Maureen’s feathers were ruffled by the rearranging of some the historical details in Oscar contenders Lincoln, Argo, and Zero Dark Thirty, which the various filmmakers all rationalize as within the bounds of dramatic license. She quotes Lincoln screenwriter Tony Kushner:

He said that in historical movies, as opposed to history books where you go for “a blow-by-blow account,” it is completely acceptable to “manipulate a small detail in the service of a greater historical truth. History doesn’t always organize itself according to the rules of drama.

OK, so Kushner and his colleagues think it’s OK to make stuff up on the fringes if it ultimately serves the heart of the story. I suppose that’s arguable.

But when Maureen quotes Kushner speaking of manipulating “a small detail,” I can’t help but wonder what she would think of Aaron Sorkin (whom she dated in some past life), who twisted historical facts in The Farnsworth Invention to the point of missing the point altogether.

The true story of the origins of television – and the unbridled genius who first delivered it unto this world out of his 14 year old brain – has long been obscured by a veil of corporate intrigue and denial.

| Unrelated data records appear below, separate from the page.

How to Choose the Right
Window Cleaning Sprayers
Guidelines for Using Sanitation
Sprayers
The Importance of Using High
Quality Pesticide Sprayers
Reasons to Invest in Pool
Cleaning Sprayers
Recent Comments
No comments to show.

So it was exciting to learn a couple of weeks ago that the veil would be lifted some, now that the Television in Academy in Hollywood has posthumously elected Philo T. Farnsworth to its Hall of Fame.

Now guess who the Academy has asked to present the induction to the Farnsworth family at a banquet in Hollywood next month. Why, none other than Aaron Sorkin!

Should be very interesting. I have received an invitation and my flight is booked. I can hardly wait.